Plain-text document sources
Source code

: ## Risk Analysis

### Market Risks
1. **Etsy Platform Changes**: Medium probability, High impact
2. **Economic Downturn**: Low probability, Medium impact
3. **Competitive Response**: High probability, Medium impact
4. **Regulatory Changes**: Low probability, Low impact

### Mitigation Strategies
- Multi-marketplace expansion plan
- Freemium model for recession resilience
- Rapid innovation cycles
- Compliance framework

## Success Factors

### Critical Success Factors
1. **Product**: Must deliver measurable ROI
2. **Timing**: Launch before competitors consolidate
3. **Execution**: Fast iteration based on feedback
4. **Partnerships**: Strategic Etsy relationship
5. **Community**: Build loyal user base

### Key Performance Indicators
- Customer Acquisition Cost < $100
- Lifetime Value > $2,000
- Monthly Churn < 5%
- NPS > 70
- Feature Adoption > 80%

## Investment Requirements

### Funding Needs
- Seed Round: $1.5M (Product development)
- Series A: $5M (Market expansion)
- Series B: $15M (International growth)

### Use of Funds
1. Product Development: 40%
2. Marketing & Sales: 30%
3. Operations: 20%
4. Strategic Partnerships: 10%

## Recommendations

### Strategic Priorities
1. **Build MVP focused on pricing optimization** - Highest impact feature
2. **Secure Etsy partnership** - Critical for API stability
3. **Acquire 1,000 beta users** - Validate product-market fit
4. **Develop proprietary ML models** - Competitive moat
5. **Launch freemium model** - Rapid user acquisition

* * *

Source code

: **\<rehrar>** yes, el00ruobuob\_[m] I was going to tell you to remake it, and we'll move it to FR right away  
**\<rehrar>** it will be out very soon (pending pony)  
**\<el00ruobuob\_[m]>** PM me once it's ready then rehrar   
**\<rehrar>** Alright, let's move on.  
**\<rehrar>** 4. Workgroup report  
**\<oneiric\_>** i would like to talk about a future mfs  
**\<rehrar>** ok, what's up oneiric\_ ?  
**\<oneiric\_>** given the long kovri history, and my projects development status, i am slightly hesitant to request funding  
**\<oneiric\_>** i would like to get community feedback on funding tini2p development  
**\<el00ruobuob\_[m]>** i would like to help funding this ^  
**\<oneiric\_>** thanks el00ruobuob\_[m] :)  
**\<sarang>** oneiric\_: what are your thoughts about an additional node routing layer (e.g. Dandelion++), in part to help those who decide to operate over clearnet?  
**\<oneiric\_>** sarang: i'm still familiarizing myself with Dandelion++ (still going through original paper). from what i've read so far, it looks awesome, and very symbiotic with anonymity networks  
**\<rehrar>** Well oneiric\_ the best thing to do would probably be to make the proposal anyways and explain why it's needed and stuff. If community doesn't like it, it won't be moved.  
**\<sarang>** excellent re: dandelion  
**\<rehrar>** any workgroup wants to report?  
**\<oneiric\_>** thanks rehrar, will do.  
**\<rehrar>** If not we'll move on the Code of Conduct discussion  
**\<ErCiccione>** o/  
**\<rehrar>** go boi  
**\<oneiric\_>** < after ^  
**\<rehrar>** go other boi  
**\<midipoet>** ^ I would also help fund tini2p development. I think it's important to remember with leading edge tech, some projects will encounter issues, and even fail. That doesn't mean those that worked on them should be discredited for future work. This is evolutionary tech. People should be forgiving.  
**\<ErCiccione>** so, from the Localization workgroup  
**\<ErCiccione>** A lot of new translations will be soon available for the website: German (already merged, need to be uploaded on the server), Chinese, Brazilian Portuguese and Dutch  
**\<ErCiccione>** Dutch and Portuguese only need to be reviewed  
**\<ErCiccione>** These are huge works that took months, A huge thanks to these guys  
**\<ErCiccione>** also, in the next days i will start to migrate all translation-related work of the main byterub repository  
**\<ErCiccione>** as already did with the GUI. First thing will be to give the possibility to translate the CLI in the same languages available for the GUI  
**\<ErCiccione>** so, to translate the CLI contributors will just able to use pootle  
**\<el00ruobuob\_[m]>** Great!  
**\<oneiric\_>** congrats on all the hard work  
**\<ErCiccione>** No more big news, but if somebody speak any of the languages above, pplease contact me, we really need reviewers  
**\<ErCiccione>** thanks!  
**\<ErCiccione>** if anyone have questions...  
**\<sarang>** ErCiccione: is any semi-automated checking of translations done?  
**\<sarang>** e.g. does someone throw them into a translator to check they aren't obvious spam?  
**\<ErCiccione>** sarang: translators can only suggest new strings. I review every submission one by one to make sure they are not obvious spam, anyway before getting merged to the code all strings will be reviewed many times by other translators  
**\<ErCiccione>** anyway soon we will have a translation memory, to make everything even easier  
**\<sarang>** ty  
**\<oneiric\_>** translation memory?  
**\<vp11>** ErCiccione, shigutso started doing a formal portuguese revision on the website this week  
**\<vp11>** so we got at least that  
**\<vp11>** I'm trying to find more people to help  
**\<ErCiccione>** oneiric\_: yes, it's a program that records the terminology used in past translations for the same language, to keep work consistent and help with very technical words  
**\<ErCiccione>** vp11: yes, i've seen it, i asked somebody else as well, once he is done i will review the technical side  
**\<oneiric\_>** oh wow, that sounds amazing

PROBLEM TO WORK ON —
Pick out each line in the entries that contains the string "translations", matching uppercase and lowercase exactly.

RESULT OF THIS EXERCISE —
**\<ErCiccione>** A lot of new translations will be soon available for the website: German (already merged, need to be uploaded on the server), Chinese, Brazilian Portuguese and Dutch  
**\<sarang>** ErCiccione: is any semi-automated checking of translations done?  
**\<ErCiccione>** oneiric\_: yes, it's a program that records the terminology used in past translations for the same language, to keep work consistent and help with very technical words  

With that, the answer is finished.